Maybe someday. But currently, in order to split your lot as envisioned in SB 9 —  you can build four homes, and even add two ADUs, on land where one home now stands — a homeowner must first pay off the existing mortgage. Under law, you cannot owe the bank a mortgage, and then just split away half of the land that the bank still owns.

The average mortgage debt in California is about $371,000 — well out of the reach of the vast majority of California’s 6.8 million homeowners, if paid off all at once. Few homeowners will be able to launch an SB 9 project in their yard. Even more problematic is the challenge of nailing  down the construction loan to build several new homes, during a time of huge building costs. Let’s estimate on a scratch pad that a loan to construct multiple full-sized houses could hit perhaps $1 million if you aren’t careful.

And this week League of Cities Assistant Legislative Director Jason Rhine told a webinar crowd that a recent amendment to SB 9 by Atkins, which she claimed would prevent corporations from bidding for homes against families, "is unenforceable." Her plan to require buyers to state their "intent" to live in the home for three years, drew broad criticism for lacking teeth.

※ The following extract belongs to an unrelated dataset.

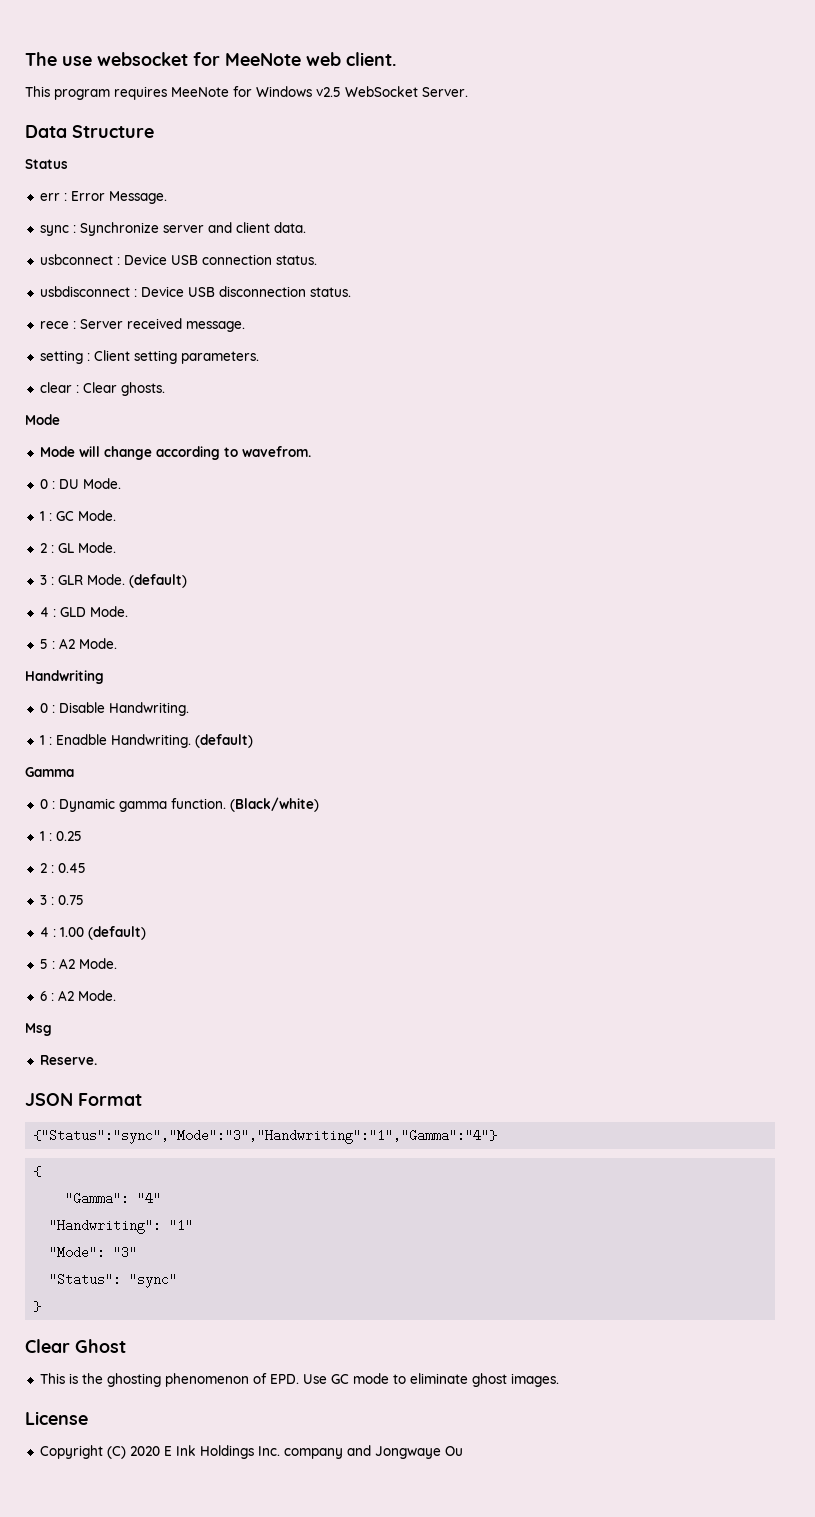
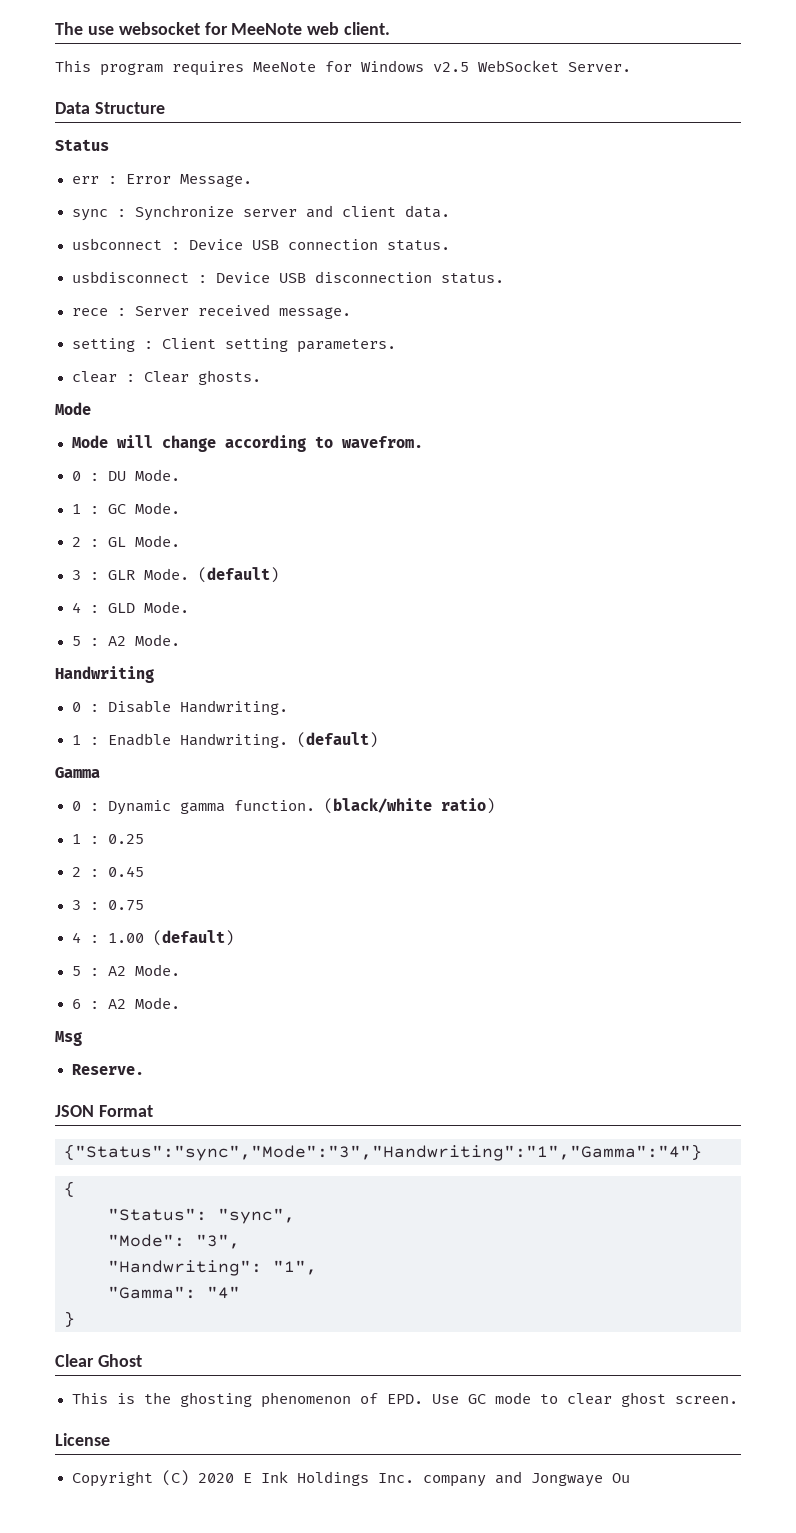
[229,797,319,812] (Black/white) -> [323,798,495,814] (black/white ratio)
[65,1192,162,1205] [49,1219,194,1234] [49,1246,138,1259] [49,1273,178,1288] "Gamma": "4" // "Handwriting": "1" // "Mode": "3" // "Status": "sync" -> [108,1208,295,1224] [108,1234,240,1249] [108,1260,317,1276] [108,1286,240,1299] "Status": "sync", // "Mode": "3", // "Handwriting": "1", // "Gamma": "4"
[409,1373,559,1387] eliminate ghost images. -> [566,1392,738,1407] clear ghost screen.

Only after stepping back does it become clear that SB 9 is not primarily written for homeowners, as Atkins says. Large investors, yes. Blackrock-like entities, yes. Rental giants, yes. Pension funds, yes. 

The most interesting messaging around SB 9 is that this bill helps us avoid sprawl, by housing more people in already built-out neighborhoods served by roads, sewers, water and trees. (As an aside, SB 9 will likely destroy a significant number of urban trees and other greenhouse gas-absorbing greenery as yards are covered with foundations and a mere 4-foot setback from the neighbors is adopted by developers, as per the bill.)

What do dense bustling San Jose and charming little Borrego Springs have in common? Under SB 9’s language, borrowed from an obscure definition that the U.S. Census devised years ago but rarely seems to cite, towns of 2,500 or 5,000 residents such as Mt. Shasta or Calistoga are considered urban, despite being a fraction of the size of San Diego or Los Angeles. SB 9 projects, then, are a form of infill in most of California localities.

The sprawl encouraged by SB 9 in the countryside and in distant suburbs, on land nowhere near a city bus route or decent broadband, is no longer classified as sprawl because the authors utilize a handy definition that no serious city planner would rely on. That explains how small towns in the Mojave Desert, under SB 9, end up in the same state planning category as San Francisco. 

It should be noted that SB 9’s cousin bill, SB 10, utilizes the same tortured definitions of urban areas to justify letting city councils in both big cities and small towns override the California Environmental Quality Act. This is to allow without public review 10-unit apartment buildings with 4 additional granny flats — known as ADUs and JADUs — in all residential areas and most commercial zones.

Neither SB 9 or SB 10 require any affordable units, despite potential windfalls for developers given free rein in some of California’s most desirable and unsullied places. How long will it take for savvy developers (one might cynically imagine) to fund city council races in smaller cities and towns, to gain a dominant position on city councils allowed to ignore and override CEQA? The question is not answered or even floated in the formal legislative analysis of SB 10.

These unmet planning questions are crucial to understand before we find ourselves, under SB 9, at an eight-screen movie theater in what used to be East Quincy, Plumas County.

Perhaps the unspoken complexities are why SB 9’s most worrisome issues have yet to be seriously explored in any media coverage of SB 9 — a bill so clearly at war with itself that it is difficult to imagine how it came to be.

Editor's note: The original publication of this piece cited the 4204 Public Resources Code, but the amendments in SB 9 that negate any special mitigation are found in the Government Code, Section 65913.4. The above reflects this correction.